If you take a good look at the outcomes, then there is a bandwidth of outcomes that all systems seem to have in common. This points to the discussion we already had: any system can make the same political decision. But of course, they do not all do that. What the graph shows is that some systems (the ones with the winner-take-all component) can take matters to the extreme. In these two groups (column one and three), not all, but some do take it to the extremes.
Canada and the US systems are nothing alike, but there is a good amount of mutual influence and common history. The good part for Canada is that it has two empowered political layers, whereas the US has three. Column three and five in the graphs show that having that extra layer creates an opportunity for the elite to influence the outcome. As the French say: the more things change, the more they stay the same. Had Canada had a president, then it would probably be very similar to the US with probably a solidification of just two parties.
Your point about presidents is well taken. It was difficult for me to review each and every nation in how far the president yielded real power. Not many people know that Germany has a president. If that person speaks up (i.e. rarely ever) everyone takes note. I am certain that the more political power a president has, the more the elite ends up receiving in their pockets. There may be a good president every now and then, but this person will be followed up by three ‘bad’ ones. It is the third layer that can warp the outcomes, and Canada has that third layer on paper, but not in daily effects.
Correlation. First off, as the writer, I have the freedom to declare what I see. But what I tend to do is look for the ground features and that supports my perspectives. In this case, the ground feature is the system in place. The ground feature is definitively not wealth distribution. There is no confusion possible about that; I hope you can see that. Questions are good, but what is solid should be recognized as solid (but see disclaimer).
The dial one can discover among all is the dial of political and economic freedom; some nations provide much, others little, and yet others tinker with one and not the other.
Despite my strong writing, I am not hooked on proportional voting; I care about the results. But what proportional voting delivers is:
A/ a seat at the political table for everyone and
B/ political diversity
These are extremely important systemic features for political and economic emancipation. In Canada, you’re lucky because B happens to fall into place. The local bulwarks are separated out geographically far from each other, resulting in location-specific outcomes. You definitively do not have A, so people are politically suppressed and that is why Canada is rather far removed from the actual results of the Nordic nations. It does poorly compared to the actual results in Scandinavia, but Canada looks (very) good in the Americas.
In the US, a nation without A or B, I see a good amount of serfdom because there is no real escape from the 2 parties in the 3 federal layers. Many people vote for one party because they dislike the other party; that’s not freedom of choice of course, and it shows in the results. The ones in power (in the seats or behind the curtains) can hit the bottom of society with more power than in nations that have A and B, because the bottom has virtually no seats, no true representation. There is an enormous opportunity to ignore, and this ignorance is visible in the results.

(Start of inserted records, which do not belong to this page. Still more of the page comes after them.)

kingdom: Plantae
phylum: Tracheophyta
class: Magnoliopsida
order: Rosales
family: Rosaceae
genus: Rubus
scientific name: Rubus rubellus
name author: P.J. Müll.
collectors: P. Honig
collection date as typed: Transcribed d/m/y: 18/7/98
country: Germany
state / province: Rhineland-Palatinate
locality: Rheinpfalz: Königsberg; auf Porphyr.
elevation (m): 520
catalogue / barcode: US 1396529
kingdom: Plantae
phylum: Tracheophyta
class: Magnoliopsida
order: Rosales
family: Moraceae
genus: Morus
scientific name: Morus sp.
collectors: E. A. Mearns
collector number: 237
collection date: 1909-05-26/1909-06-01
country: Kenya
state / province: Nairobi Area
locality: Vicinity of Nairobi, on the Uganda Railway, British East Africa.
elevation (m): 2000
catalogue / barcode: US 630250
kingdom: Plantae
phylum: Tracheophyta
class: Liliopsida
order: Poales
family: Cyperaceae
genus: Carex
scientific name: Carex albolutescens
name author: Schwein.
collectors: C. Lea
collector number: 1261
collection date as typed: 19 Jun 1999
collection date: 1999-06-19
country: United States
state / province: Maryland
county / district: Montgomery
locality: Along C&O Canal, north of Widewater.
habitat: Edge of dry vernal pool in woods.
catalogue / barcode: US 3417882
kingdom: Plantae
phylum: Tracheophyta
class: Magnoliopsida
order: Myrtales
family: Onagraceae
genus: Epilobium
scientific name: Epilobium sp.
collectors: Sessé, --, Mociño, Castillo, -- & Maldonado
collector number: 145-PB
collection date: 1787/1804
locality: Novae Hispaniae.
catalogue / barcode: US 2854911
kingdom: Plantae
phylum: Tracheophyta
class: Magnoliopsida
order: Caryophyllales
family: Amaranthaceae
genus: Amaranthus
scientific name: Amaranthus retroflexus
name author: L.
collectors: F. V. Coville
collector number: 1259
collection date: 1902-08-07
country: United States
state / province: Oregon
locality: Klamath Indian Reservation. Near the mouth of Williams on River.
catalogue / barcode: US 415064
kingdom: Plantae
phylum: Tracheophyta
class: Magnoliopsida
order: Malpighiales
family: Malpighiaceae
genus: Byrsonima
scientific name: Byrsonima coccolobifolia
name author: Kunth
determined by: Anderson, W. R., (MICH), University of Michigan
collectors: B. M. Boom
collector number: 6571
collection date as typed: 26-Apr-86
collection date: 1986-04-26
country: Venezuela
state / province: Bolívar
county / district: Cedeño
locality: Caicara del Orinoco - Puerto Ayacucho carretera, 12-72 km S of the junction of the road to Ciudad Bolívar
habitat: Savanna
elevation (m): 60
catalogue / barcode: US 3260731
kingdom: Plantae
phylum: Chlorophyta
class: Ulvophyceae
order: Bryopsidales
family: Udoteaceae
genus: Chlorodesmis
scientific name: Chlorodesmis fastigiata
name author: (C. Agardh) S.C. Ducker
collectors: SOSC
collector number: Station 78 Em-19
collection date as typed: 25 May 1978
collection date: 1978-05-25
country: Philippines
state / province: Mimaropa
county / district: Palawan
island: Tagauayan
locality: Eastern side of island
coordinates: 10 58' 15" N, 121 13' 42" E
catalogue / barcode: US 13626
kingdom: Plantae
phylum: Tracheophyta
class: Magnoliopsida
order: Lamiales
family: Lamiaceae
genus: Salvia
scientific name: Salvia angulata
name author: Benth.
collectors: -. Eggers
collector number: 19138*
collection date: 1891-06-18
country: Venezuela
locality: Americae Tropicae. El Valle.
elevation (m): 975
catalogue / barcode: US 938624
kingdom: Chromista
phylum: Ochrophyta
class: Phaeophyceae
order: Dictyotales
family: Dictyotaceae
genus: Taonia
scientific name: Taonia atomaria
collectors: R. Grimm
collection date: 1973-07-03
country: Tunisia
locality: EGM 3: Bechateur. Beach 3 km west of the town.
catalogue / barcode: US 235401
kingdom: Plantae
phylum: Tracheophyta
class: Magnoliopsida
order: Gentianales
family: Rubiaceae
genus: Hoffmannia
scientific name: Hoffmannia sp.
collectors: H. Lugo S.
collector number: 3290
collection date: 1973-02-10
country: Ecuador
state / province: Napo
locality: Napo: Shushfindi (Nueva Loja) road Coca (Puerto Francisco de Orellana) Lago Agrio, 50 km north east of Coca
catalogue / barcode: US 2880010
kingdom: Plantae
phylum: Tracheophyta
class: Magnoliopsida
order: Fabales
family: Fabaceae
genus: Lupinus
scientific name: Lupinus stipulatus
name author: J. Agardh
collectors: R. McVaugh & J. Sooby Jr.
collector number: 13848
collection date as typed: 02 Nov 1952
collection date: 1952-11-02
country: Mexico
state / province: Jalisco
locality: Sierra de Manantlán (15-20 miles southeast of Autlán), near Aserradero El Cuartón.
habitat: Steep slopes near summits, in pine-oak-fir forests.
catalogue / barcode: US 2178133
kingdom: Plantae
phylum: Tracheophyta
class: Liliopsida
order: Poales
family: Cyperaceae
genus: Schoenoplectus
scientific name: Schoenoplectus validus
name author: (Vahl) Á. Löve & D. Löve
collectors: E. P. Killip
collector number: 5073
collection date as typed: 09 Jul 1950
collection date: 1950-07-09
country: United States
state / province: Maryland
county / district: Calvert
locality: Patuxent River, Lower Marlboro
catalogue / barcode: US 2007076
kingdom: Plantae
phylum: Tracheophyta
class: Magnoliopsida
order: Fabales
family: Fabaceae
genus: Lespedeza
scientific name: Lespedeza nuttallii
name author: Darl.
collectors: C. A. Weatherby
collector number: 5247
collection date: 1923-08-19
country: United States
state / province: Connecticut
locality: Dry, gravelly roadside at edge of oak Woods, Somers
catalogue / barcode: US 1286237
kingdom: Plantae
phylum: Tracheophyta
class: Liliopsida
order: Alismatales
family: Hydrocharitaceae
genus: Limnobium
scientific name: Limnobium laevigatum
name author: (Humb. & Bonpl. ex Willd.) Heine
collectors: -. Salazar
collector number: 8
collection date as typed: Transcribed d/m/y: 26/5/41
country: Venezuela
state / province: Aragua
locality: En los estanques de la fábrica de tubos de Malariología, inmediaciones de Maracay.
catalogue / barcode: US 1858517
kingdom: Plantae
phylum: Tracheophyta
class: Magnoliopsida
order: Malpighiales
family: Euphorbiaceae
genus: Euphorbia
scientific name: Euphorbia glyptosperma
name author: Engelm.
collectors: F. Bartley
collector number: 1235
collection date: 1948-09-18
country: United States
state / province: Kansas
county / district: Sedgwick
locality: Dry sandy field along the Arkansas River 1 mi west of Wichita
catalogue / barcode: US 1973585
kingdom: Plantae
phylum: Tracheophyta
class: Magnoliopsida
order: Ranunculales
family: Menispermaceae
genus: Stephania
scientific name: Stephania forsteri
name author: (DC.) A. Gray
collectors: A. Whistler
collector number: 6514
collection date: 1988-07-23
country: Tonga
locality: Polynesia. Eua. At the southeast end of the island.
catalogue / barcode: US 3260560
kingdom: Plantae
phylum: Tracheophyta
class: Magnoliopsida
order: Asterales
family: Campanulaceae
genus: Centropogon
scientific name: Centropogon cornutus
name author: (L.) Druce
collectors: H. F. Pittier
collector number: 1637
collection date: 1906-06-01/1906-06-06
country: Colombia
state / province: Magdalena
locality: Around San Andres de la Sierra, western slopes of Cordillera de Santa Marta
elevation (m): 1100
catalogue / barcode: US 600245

TDG is district voting, Dave. It is winner-takes-all. My prediction for Canada putting it in place is that it will allow more political colors at the local level (a good thing, because more parties lead to smarter outcomes), because voters may be able to refine the outcome (but equally possible may end up with mediocre ‘leaders’ instead). At the larger levels I do not see any change. TDG does not address the national discomfort of voters not being able to express themselves fully.
Dave, my pleasure having discussed this with you both in this new article and the previous article. Thank you very much, and much luck with further promoting TDG. Please note that Sociocracy has a global network; they are very much organized. Since TDG only addresses the local reality, there is a good chance your reason for promoting TDG is already addressed with a process of sociocratic decision making (again, I am not a fan). Thank you, Dave.